In Romans, chapter 8, the Apostle Paul explains that we must be willing to suffer with Christ and walk after the Spirit and not after the flesh. This is not easy. Sufferings for righteousness’ sake will be encountered. Nevertheless, these sufferings are insignificant when compared with the glory of our hope. “I reckon that the sufferings of this present time are not worthy to be compared with the glory which shall be revealed in us.”—Rom. 8:18

The Apostle Paul tells of the need for our willingness to undergo suffering for the attainment of this hope. “Therefore, since we are justified by faith, we have peace with God through our Lord Jesus Christ. Through him we have obtained access to this grace in which we stand, and we rejoice in our hope of sharing the glory of God. More than that, we rejoice in our sufferings, knowing that suffering produces endurance, and endurance produces character, and character produces hope, and hope does not disappoint us, because God’s love has been poured into our hearts through the Holy Spirit which has been given to us.” (Rom. 5:1-5, RSV) Hence we might say that we rejoice in our sufferings and have hope—a confident expectation of good from these experiences—because we can see God’s love in our every experience. Hope, then, comprises our inspiration and incentive for continuing on in the narrow way to the best of our ability, even as we endure afflictions.


Although hope is associated with the future, God does not leave us without any evidence today of the assistance he liberally gives us for attaining this hope. He convinces us through his love that what he promises to give us is true.

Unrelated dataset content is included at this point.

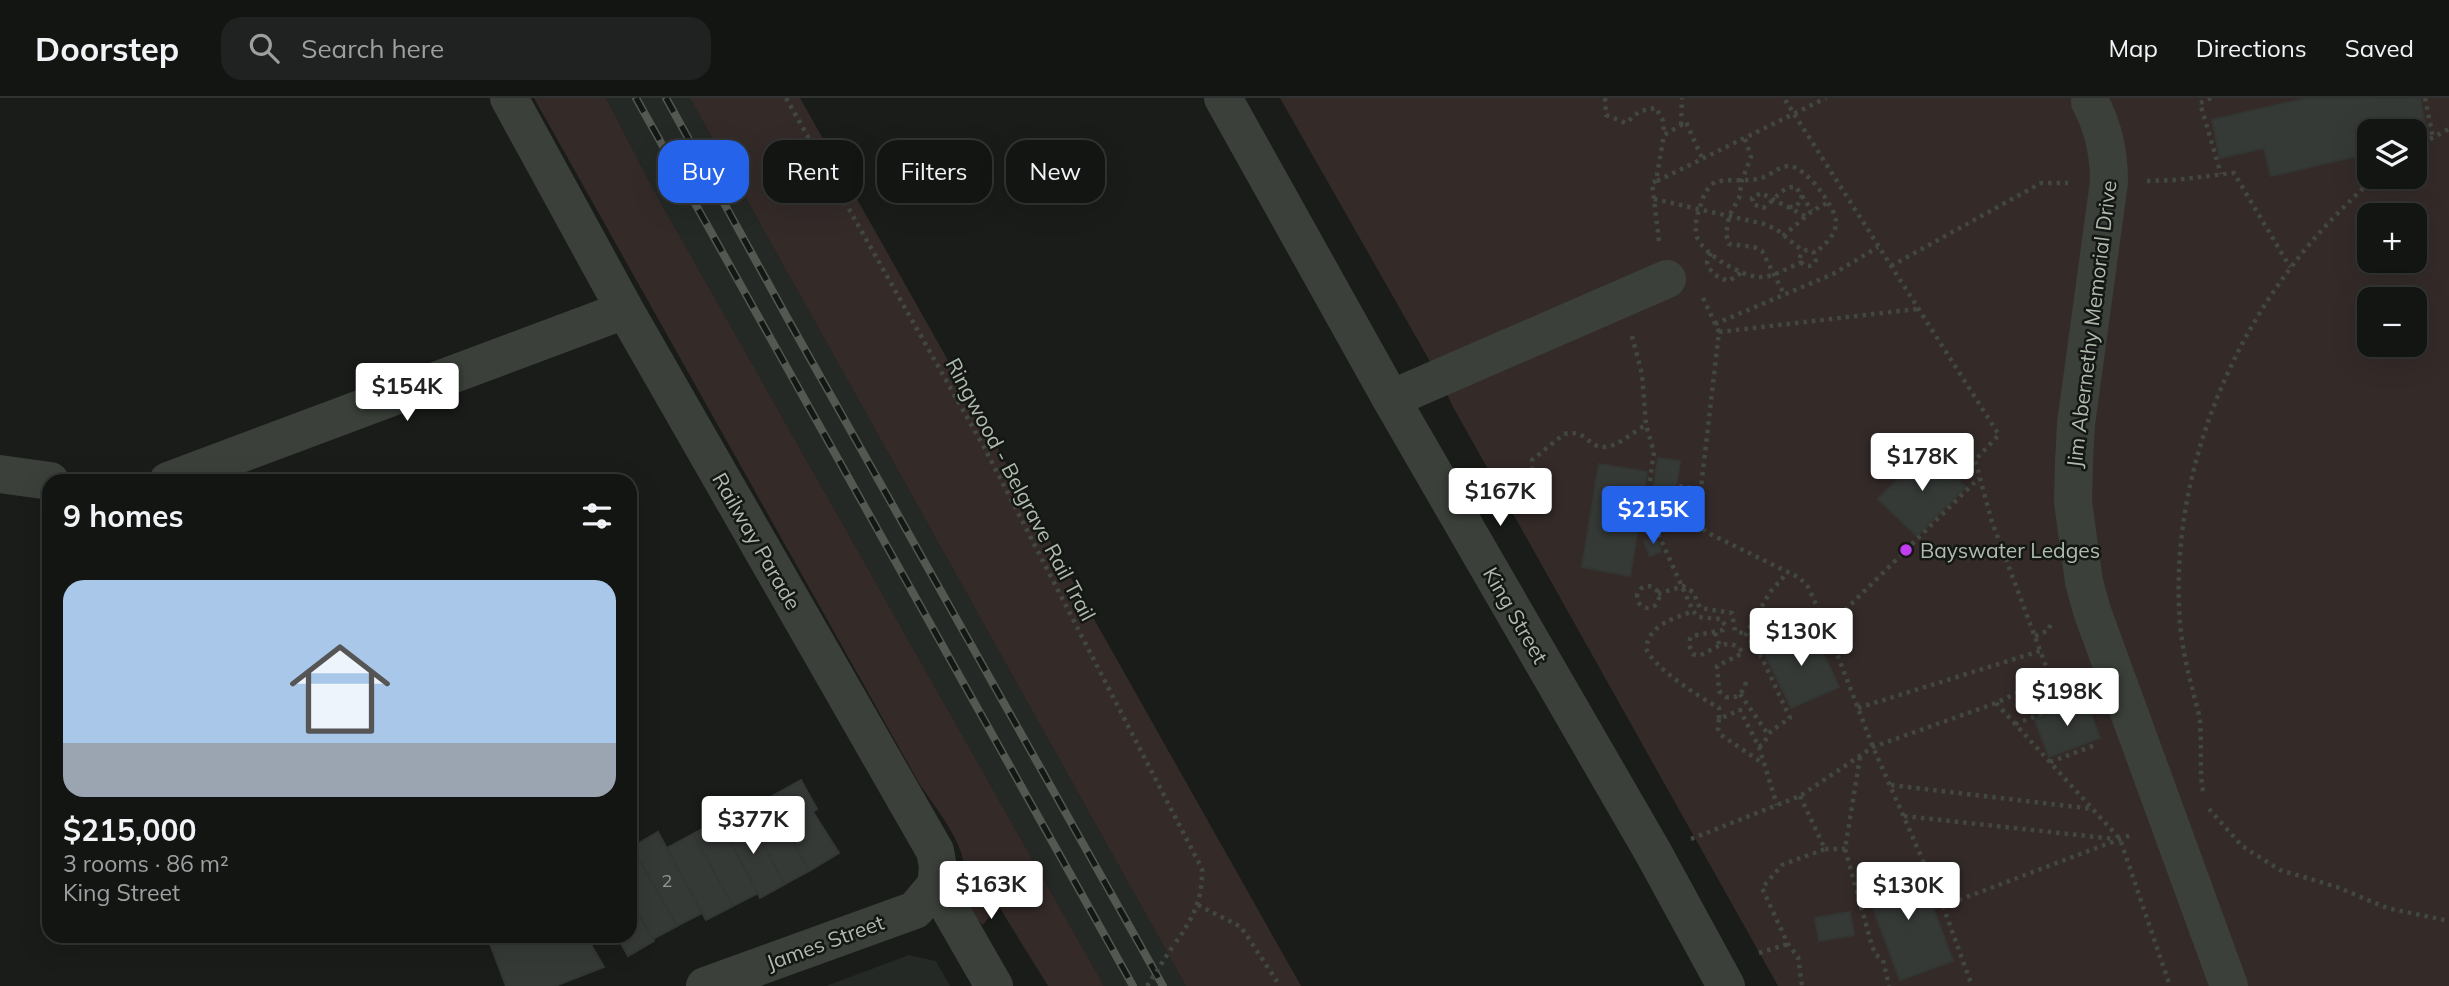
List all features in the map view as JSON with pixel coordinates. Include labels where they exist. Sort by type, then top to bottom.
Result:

Hope is a virtue because, like faith, it is rare. Children have a sincere hope of good. Adults, however, because of the severity of life’s experiences, become skeptical and absorbed by selfishness in preserving themselves. Hope is truly a link between faith and love. Faith uses facts on which to conclude matters. Hope is associated more with that part of faith which we call “heart reliance upon God.” Such reliance is based on our supreme love for him. God, seeing that we have this hope together with faith and love, is pleased.

Paul says, “We are saved by hope: but hope that is seen is not hope: for what a man seeth, why doth he yet hope for? But if we hope for that we see not, then do we with patience wait for it.” (Rom. 8:24,25) Soon our hope will become reality, and then it will cease to be hope. Our confident and favorable expectation of good will be real and will be seen by all. Until then, let us continue to have a favorable and confident expectation of good and, with patience, wait for its fulfillment.